▸ Task to complete:
Lines with "Flag" in the entries below: count them and reply with the number alone.

▸ Provided material:
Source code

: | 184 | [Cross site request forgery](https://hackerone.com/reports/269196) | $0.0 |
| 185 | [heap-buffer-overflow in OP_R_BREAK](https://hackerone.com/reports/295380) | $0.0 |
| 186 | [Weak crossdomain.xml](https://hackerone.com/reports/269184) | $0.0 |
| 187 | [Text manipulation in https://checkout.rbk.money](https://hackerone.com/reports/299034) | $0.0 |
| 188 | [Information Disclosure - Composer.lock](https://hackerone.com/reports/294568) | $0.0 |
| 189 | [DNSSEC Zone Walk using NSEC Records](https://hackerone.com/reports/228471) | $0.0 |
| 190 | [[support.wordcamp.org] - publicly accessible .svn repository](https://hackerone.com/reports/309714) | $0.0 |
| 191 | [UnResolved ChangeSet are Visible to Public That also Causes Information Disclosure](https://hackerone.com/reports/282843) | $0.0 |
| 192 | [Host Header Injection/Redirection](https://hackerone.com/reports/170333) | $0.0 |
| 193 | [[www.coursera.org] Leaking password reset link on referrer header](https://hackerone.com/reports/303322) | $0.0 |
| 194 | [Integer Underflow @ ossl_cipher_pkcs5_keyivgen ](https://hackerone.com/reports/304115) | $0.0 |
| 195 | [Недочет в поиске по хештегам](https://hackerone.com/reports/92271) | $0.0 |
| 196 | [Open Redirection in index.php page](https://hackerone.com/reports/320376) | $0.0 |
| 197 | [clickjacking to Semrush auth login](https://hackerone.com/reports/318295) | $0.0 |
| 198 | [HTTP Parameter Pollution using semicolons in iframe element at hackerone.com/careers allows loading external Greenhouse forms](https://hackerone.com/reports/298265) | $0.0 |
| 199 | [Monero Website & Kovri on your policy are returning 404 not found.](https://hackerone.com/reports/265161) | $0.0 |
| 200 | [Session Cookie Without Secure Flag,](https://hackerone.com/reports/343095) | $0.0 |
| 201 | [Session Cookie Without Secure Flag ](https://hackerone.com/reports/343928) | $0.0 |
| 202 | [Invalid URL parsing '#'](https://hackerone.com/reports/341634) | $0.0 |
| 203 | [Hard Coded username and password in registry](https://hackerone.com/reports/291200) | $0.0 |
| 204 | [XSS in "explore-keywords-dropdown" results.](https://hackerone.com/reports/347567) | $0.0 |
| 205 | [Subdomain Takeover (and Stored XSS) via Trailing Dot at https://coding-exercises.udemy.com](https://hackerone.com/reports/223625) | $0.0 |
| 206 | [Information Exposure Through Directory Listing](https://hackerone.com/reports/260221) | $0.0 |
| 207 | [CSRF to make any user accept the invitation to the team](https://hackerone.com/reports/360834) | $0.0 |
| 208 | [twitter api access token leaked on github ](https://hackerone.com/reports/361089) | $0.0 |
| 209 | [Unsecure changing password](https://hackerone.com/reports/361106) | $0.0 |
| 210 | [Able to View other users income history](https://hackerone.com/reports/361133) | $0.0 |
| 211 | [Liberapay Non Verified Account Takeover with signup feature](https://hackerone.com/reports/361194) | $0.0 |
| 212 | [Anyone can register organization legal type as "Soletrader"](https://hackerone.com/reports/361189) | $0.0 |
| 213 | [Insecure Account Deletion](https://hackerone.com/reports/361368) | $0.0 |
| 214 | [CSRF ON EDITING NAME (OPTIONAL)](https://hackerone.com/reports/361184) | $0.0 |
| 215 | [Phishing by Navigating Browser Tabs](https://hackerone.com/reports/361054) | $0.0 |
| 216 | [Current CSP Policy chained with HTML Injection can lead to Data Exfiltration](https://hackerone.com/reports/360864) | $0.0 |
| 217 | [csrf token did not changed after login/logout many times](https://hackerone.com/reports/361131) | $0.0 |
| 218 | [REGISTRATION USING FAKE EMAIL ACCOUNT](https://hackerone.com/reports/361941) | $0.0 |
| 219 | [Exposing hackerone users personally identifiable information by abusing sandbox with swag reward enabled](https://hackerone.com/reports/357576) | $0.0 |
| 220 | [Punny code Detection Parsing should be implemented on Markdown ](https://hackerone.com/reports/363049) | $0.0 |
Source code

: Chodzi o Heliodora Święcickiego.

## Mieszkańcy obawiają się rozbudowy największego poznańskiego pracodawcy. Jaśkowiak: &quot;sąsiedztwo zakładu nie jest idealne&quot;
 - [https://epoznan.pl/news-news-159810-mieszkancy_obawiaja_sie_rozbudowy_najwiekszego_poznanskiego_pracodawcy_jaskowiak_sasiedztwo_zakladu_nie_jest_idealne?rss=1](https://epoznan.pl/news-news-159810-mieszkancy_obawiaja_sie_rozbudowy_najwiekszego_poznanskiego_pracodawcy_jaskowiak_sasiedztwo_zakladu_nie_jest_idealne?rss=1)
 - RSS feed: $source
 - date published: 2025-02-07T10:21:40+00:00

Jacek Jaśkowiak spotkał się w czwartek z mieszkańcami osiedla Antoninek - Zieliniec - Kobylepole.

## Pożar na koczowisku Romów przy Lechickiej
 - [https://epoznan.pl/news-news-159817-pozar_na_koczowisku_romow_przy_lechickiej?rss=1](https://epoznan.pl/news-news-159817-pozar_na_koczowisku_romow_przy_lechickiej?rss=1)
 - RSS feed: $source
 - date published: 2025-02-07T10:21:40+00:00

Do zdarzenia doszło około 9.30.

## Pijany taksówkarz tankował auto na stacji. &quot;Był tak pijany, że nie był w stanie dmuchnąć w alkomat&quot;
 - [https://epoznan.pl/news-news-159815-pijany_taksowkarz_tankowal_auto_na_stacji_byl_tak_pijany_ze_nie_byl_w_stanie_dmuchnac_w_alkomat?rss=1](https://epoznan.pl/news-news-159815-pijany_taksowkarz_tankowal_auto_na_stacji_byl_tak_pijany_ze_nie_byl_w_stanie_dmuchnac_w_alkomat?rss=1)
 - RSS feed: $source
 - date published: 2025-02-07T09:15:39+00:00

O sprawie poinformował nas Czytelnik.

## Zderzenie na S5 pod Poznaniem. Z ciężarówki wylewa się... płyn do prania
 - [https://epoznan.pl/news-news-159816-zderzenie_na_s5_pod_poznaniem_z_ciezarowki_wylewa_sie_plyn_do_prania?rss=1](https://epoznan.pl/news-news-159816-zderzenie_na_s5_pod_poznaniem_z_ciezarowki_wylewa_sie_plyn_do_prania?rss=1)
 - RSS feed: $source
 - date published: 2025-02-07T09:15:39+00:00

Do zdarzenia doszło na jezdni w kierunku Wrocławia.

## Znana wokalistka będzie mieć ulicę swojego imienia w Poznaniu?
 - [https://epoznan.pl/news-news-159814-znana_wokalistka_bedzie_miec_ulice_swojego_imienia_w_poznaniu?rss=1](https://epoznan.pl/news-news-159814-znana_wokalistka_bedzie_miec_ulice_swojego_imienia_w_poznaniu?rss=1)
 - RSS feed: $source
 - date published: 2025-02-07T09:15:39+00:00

▸ Finished exercise:
2